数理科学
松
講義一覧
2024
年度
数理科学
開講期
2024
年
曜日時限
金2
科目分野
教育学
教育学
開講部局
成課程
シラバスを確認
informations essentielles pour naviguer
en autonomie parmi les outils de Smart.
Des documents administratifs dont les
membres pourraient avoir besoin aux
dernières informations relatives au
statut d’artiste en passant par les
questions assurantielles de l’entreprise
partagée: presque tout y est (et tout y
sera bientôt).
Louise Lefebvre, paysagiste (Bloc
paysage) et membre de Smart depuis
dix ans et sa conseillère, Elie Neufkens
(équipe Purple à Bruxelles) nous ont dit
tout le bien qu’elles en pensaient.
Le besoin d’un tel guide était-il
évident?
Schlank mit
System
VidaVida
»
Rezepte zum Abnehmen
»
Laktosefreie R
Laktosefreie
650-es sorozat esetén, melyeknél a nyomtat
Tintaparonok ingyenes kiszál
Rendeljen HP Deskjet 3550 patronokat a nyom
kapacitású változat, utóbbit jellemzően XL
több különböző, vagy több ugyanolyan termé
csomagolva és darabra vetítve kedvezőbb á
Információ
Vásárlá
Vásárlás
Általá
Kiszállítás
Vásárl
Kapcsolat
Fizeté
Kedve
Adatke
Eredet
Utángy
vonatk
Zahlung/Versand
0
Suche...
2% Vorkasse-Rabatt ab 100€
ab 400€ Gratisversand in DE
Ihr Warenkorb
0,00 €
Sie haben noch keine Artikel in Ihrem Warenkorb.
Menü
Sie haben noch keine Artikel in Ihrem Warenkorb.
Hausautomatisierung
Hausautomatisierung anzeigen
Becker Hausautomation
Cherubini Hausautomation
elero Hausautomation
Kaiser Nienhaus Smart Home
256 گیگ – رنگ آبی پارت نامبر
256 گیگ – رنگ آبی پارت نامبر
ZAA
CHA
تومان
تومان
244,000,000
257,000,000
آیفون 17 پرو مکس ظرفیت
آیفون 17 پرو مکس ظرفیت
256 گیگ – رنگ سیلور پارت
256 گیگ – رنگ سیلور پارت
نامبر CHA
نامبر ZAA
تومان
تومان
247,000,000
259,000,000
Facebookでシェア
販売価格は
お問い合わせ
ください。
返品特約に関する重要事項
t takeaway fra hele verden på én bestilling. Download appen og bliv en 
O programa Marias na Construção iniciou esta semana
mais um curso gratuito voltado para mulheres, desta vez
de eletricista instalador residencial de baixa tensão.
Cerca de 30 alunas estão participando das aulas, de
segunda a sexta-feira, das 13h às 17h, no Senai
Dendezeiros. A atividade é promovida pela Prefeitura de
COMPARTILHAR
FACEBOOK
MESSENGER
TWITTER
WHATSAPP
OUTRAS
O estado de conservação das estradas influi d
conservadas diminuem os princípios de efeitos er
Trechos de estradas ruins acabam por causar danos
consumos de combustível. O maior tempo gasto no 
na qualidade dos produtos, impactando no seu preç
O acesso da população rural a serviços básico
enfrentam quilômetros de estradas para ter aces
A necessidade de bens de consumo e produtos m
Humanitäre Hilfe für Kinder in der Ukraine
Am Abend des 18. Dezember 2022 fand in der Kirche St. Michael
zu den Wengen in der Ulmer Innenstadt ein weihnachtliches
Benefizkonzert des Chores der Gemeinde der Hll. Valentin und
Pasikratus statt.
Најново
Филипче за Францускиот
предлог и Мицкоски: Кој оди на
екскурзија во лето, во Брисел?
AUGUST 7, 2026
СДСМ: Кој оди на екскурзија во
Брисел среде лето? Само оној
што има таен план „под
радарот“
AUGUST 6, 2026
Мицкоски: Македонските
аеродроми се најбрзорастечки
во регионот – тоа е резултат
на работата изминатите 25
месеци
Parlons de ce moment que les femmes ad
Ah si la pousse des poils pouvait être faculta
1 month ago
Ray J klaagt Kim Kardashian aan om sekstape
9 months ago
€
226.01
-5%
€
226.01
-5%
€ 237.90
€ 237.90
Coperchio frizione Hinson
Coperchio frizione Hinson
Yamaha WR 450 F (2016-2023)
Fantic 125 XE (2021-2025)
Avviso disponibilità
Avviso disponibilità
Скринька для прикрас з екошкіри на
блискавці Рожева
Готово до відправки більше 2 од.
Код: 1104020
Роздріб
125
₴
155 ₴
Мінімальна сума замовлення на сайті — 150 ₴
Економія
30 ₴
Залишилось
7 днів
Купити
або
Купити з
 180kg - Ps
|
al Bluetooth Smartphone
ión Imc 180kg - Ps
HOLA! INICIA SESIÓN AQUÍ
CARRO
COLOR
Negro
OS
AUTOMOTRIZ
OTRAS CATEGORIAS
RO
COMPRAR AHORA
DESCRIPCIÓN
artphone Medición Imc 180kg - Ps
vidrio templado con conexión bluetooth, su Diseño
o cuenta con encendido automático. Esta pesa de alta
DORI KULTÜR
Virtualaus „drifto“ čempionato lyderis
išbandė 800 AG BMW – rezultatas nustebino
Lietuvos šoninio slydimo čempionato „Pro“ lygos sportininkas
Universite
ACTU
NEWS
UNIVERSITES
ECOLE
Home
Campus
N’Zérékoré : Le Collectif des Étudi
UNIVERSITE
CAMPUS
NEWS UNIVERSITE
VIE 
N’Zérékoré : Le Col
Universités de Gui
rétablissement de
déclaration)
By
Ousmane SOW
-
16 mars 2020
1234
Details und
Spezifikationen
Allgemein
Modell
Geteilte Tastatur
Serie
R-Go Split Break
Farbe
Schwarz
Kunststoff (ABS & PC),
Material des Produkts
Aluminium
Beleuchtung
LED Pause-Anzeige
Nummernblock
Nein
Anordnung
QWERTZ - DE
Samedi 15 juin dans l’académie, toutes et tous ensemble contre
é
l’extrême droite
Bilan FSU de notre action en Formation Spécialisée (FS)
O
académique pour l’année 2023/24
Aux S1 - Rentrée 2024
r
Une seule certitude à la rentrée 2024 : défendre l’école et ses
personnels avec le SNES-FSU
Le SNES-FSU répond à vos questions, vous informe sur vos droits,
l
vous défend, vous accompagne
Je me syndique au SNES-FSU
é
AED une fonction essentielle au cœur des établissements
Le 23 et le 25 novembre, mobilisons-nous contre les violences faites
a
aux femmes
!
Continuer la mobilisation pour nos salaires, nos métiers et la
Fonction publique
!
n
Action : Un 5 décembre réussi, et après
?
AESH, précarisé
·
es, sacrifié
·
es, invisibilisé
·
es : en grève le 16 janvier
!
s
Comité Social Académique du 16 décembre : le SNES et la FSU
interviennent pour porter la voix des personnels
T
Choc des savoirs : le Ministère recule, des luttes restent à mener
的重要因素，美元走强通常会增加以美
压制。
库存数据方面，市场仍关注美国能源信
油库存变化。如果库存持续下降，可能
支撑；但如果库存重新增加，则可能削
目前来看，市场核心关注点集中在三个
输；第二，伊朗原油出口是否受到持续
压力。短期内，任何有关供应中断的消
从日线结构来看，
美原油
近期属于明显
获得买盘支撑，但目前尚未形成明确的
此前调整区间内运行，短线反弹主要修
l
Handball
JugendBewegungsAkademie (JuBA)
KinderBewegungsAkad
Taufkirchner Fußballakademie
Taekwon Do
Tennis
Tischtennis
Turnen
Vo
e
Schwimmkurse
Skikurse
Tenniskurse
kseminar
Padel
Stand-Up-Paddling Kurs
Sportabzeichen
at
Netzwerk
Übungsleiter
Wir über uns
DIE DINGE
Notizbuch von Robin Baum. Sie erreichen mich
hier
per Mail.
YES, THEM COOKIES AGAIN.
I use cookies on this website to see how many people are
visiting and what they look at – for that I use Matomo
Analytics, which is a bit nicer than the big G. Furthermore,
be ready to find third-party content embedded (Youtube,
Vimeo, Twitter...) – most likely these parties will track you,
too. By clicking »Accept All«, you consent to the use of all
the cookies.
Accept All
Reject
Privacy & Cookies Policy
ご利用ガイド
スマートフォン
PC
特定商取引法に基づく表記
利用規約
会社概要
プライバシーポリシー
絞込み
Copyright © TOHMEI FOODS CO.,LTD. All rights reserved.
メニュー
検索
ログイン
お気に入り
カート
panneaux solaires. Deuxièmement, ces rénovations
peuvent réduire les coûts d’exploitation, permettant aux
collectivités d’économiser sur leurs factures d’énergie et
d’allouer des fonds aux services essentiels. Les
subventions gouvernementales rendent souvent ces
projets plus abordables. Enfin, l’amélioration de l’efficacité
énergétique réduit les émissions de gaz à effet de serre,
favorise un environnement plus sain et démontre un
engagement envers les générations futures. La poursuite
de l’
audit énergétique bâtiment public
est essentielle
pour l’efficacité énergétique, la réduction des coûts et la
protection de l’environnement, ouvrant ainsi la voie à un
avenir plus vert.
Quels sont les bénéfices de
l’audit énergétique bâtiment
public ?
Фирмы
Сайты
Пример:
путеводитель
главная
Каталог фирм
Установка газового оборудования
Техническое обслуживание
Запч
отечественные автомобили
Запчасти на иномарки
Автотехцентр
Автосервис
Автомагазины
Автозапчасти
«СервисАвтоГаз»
○ ○ ○ ○ ○ ○ ○
### Task
Every line containing the string "questions" is required; copy each such line from the data.

### Answer below
questions assurantielles de l’entreprise
Le SNES-FSU répond à vos questions, vous informe sur vos droits,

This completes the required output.